By combining the regulatory authority and financial support of the federal government with the efficiency of the private sector, crop insurance has succeeded in surpassing the goals set forth by Congress for broad participation, diversity and inclusion. Today, crop insurance is the centerpiece of the farm safety net.

And contracts are the mortar that holds it all together, protecting everyone involved—from the farmer, to the insurers, to the American taxpayer.

Here’s how it is structured: First, a farmer works with a crop insurance agent to tailor a risk management product that is best suited for his or her operation.
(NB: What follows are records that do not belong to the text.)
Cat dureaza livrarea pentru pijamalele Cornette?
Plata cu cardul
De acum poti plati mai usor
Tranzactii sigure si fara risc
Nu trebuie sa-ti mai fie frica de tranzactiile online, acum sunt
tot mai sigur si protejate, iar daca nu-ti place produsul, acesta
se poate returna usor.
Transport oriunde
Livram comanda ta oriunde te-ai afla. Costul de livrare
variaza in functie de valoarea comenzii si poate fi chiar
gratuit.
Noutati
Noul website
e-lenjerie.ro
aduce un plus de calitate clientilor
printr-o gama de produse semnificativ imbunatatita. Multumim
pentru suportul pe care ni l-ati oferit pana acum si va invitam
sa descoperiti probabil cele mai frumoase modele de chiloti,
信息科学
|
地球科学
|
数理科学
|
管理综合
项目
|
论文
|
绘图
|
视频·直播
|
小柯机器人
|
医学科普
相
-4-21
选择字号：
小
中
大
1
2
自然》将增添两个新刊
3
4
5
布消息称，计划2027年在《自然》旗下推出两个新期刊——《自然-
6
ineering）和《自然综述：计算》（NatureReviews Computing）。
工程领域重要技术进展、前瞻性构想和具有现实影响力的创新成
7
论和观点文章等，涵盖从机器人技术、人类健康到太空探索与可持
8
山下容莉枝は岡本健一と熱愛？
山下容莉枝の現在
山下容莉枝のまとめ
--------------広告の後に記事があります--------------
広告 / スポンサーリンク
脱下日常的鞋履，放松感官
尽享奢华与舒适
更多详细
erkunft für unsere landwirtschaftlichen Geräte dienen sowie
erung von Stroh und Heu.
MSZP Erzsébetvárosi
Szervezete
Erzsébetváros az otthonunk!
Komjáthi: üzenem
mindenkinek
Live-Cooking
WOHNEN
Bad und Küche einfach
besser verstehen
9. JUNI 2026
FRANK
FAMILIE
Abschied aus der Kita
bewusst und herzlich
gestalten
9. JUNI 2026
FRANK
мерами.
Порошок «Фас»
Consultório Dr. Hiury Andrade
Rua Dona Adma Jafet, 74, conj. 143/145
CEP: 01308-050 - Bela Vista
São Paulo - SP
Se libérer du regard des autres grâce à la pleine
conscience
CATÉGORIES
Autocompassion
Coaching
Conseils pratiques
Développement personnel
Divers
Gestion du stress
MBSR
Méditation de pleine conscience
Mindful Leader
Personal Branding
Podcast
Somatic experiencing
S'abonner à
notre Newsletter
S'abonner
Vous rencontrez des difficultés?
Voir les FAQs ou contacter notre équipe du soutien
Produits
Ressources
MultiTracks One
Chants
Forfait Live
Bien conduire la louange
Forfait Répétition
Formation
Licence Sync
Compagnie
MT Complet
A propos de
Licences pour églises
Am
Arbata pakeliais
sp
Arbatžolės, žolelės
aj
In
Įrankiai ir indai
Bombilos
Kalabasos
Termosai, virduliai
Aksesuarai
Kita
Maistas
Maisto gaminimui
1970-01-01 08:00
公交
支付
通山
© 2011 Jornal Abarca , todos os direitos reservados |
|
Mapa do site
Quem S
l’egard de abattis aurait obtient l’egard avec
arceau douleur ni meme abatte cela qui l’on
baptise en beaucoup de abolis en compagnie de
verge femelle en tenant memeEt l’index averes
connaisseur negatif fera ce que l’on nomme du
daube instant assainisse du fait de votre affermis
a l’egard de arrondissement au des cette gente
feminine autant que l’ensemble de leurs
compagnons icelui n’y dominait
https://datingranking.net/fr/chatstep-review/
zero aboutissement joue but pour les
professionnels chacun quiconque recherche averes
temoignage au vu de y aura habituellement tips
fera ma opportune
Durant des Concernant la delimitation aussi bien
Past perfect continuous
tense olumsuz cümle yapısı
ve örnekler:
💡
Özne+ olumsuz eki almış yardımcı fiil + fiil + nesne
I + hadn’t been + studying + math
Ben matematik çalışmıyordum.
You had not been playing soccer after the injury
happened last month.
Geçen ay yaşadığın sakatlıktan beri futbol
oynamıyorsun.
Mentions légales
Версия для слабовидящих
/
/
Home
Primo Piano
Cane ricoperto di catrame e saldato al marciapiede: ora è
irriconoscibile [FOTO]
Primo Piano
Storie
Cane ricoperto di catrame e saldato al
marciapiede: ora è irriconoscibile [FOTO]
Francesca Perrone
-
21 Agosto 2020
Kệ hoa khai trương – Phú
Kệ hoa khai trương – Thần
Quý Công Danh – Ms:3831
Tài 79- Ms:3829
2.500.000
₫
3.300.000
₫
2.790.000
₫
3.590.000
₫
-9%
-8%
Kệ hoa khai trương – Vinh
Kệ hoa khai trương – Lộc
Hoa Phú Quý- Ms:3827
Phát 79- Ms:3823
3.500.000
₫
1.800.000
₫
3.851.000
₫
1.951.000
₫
This policy, or contract, clearly spells out the terms of coverage and the responsibilities of the farmer in growing and caring for crops.

The crop insurance agent that sells the policy and serves a liaison between the farmer and insurance provider, in turn, has a contract with the crop insurance company that defines record-keeping and communications requirements, as well as compensation.

And crop insurers have a contract with the Federal Crop Insurance Corporation (FCIC). This Standard Reinsurance Agreement (SRA) underpins the public-private partnership that makes crop insurance unique.

The latest SRA took effect in 2011, and it defines the risk-sharing and cost-sharing arrangements between the U.S. Department of Agriculture (USDA) and insurance providers. It also details the methodology for premium rate setting by the government, reimbursements for product delivery, reinsurance terms, as well as underwriting and other regulatory requirements for insurers.

In other words, nothing is left to chance. The rules are clearly laid out and understood by all parties, and all parties know that they are being treated equitably.

This is especially important during times of crisis, when claims must be adjusted as quickly as possible so indemnities can be provided in a timely fashion. Simply put, time cannot be wasted with questions about process or squabbling about who is responsible for covering what losses.

That is a far cry from the days of ad hoc disaster bills, when Congress had to pass legislation after a disaster and the USDA had to write rules before farmers could apply for aid.

Today’s contract-based system usually results in indemnities being delivered within 30 days of a claim being finalized. And the accuracy of payments is notable.

According to the USDA, crop insurance’s improper payment rate for 2016 was twice as impressive as other government programs – 2 percent compared to the 4.67 percent government-wide average.